Extract every line of text from the records below and reproduce each line verbatim, in its original order.

**Records shown:**
- - - - - - -
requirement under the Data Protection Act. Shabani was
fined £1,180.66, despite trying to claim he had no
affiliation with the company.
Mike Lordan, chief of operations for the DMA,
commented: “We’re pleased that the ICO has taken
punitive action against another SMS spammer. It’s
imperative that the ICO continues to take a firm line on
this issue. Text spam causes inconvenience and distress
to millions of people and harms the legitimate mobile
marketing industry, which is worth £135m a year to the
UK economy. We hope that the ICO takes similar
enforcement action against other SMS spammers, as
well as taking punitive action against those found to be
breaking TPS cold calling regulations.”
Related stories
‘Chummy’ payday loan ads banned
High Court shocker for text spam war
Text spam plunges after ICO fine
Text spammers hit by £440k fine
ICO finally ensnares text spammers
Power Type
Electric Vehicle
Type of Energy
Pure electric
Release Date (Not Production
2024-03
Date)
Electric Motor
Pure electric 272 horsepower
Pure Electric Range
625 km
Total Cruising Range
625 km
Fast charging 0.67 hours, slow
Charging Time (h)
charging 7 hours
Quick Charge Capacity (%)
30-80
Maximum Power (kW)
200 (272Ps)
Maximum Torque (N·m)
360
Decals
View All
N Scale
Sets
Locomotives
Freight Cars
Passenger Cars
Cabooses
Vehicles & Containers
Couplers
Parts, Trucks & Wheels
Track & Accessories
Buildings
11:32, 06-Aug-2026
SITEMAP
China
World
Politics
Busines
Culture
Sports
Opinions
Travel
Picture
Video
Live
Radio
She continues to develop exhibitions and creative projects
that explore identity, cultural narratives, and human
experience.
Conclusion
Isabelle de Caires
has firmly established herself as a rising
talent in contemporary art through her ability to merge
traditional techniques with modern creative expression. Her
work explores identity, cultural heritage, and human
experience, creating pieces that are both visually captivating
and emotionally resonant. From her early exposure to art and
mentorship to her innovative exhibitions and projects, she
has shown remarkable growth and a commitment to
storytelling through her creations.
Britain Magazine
- - - - - - -
**Task answer:**
requirement under the Data Protection Act. Shabani was
fined £1,180.66, despite trying to claim he had no
affiliation with the company.
Mike Lordan, chief of operations for the DMA,
commented: “We’re pleased that the ICO has taken
punitive action against another SMS spammer. It’s
imperative that the ICO continues to take a firm line on
this issue. Text spam causes inconvenience and distress
to millions of people and harms the legitimate mobile
marketing industry, which is worth £135m a year to the
UK economy. We hope that the ICO takes similar
enforcement action against other SMS spammers, as
well as taking punitive action against those found to be
breaking TPS cold calling regulations.”
Related stories
‘Chummy’ payday loan ads banned
High Court shocker for text spam war
Text spam plunges after ICO fine
Text spammers hit by £440k fine
ICO finally ensnares text spammers
Power Type
Electric Vehicle
Type of Energy
Pure electric
Release Date (Not Production
2024-03
Date)
Electric Motor
Pure electric 272 horsepower
Pure Electric Range
625 km
Total Cruising Range
625 km
Fast charging 0.67 hours, slow
Charging Time (h)
charging 7 hours
Quick Charge Capacity (%)
30-80
Maximum Power (kW)
200 (272Ps)
Maximum Torque (N·m)
360
Decals
View All
N Scale
Sets
Locomotives
Freight Cars
Passenger Cars
Cabooses
Vehicles & Containers
Couplers
Parts, Trucks & Wheels
Track & Accessories
Buildings
11:32, 06-Aug-2026
SITEMAP
China
World
Politics
Busines
Culture
Sports
Opinions
Travel
Picture
Video
Live
Radio
She continues to develop exhibitions and creative projects
that explore identity, cultural narratives, and human
experience.
Conclusion
Isabelle de Caires
has firmly established herself as a rising
talent in contemporary art through her ability to merge
traditional techniques with modern creative expression. Her
work explores identity, cultural heritage, and human
experience, creating pieces that are both visually captivating
and emotionally resonant. From her early exposure to art and
mentorship to her innovative exhibitions and projects, she
has shown remarkable growth and a commitment to
storytelling through her creations.
Britain Magazine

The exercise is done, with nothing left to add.